Comme lecture, aisée et parfois hilarante malgré le
caractère délicat du sujet, je conseille « Mon journal pendant
l’Occupation » (Editions Libretto 2016) de Jean-Galtier-Boissière, ancien
combattant de la Grande guerre et fondateur du Crapouillot. Face aux
Allemands : collaboration des élites et des artistes, opportunisme,
lâcheté des uns, courages des autres (bien moins nombreux), versatilité du
peuple (qui, à Paris, acclame Pétain puis De Gaulle à quelques mois
d’intervalle) mais aussi résistance passive face à l’occupant. Tout y est dit
ou presque par cet auteur pacifiste et antinazi, qui ni ne cache son
anticommunisme ni ne revendique le moindre acte de résistance et dont on peut
lire aussi un jubilatoire et court essai à propos de « La Tradition de la
trahison chez les maréchaux » (Les Belles lettres, 1994). Enfin, on sait
aussi que les Français ont du mal à trancher sur la nature même du régime de
Vichy. Quoi qu’en disent les plus hautes autorités, l’idée que « le régime
de Vichy n’était pas l’Etat » continue à être âprement défendue et pas
simplement par l’extrême-droite.
Mais cela, c’est l’Histoire et ses controverses. Ce
qui m’est apparu évident après l’incident du déjeuner c’est qu’il y a des
non-dits qui sont imperceptibles. De manière naïve, je pourrais penser que les
Français, dans leurs rapports les uns avec les autres, ne se déterminent plus
en fonction de cette période. Mais est-ce si sûr ? J’ai interrogé des amis
et des relations. A la question, « quand tu as quelqu’un en face de toi,
te demandes-tu ce qu’ont fait ses grands-parents pendant la Guerre ? »,
certains sont partis d’un grand éclat de rire, parfois un peu forcé. D’autres
m’ont répondu que ça ne leur venait pas à l’esprit parce que, pour eux, la page
était tournée. J’ai insisté. Eprouve-t-on une supériorité morale face à un
descendant de collabo (fait injuste mais ô combien humain) ? On m’a
encore dit que la page était tournée.
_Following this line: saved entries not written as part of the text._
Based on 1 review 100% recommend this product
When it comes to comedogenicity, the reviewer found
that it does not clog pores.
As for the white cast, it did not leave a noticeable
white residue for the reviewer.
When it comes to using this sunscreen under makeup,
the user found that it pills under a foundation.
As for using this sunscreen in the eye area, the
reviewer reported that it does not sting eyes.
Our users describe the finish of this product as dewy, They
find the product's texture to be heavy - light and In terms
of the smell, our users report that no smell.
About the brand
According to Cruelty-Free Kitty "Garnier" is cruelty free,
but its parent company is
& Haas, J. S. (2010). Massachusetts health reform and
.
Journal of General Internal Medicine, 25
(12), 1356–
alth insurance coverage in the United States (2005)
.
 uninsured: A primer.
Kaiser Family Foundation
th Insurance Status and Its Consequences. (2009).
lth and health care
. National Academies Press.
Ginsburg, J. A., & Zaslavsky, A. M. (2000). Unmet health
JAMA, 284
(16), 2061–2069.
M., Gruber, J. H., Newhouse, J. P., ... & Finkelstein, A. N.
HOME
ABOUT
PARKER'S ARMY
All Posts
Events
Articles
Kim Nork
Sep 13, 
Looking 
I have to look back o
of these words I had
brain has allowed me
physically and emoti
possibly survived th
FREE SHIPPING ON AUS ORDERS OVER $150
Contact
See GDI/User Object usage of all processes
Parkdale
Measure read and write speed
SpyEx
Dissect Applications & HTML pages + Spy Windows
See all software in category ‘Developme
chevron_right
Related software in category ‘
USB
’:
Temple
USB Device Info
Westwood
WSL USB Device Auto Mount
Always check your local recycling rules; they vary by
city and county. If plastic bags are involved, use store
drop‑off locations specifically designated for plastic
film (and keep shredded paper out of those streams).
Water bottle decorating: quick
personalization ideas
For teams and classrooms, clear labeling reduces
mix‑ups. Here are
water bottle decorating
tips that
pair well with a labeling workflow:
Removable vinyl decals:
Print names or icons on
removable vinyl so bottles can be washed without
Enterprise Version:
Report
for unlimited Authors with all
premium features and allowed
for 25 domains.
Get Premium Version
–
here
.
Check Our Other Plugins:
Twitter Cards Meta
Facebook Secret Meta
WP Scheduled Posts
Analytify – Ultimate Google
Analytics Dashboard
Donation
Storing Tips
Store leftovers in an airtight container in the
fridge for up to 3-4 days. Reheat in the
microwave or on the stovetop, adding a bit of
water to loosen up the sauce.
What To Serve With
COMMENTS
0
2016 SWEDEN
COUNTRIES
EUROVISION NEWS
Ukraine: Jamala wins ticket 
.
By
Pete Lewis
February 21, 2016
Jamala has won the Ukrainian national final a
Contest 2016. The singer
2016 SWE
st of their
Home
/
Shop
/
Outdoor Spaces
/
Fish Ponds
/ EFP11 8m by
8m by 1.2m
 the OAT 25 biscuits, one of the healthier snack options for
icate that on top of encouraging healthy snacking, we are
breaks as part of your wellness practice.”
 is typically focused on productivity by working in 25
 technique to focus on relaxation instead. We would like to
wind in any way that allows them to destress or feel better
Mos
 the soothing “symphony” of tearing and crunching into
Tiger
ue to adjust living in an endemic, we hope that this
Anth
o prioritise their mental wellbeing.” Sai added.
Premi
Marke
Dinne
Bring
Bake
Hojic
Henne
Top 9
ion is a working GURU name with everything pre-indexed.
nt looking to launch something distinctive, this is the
L’est-elle vraiment ? Pourquoi alors
toutes ces polémiques quand l’écrivain Alexandre Jardin a publié un pamphlet
contre son grand-père qui fut directeur de cabinet de Pierre Laval (fusillé en
octobre 1945) (**) ? Une consœur m’a raconté qu’elle a de plus en plus de
mal à supporter sa belle-famille depuis qu’elle sait que l’arrière-grand père
de son mari a fait fortune dans le marché noir entre 1940 et 1944. Un ami me
dit de son côté que c’est le genre de sujet qu’il est tacite, et conseillé,
d’éviter lors des dîners en ville.
Si la page est vraiment tournée, il faudrait alors se
pencher sur ce phénomène. Comment y arrive-t-on ? Comment installe-t-on le
calme des esprits ? Est-ce la conséquence de ce que l’on appelle la
diffusion d’un certain « roman national » (en témoigne les récentes
déclarations de Jean-Luc Mélenchon à propos de la « rue » qui aurait
vaincu les nazis…) ? Est-ce le traumatisme de la guerre d’Algérie (pardon
d’y revenir) qui a recouvert les anciennes blessures ? On imagine sans mal
que l’urbanisation et les grandes villes permettent d’occulter les
comportements de jadis contrairement aux villages où certaines haines recuites
puisent leurs racines dans les comportements honteux de cette époque. En tous
les cas, voilà un sujet dont on parle peu. Trop peu, peut-être.
(*) Lire « Les ‘innommables’ s’adressent aux
‘épargnés’ : L’Art de perdre d’Alice Zeniter », de Christiane Chaulet
Achour.
(**) « Des gens très bien », Grasset, 2011.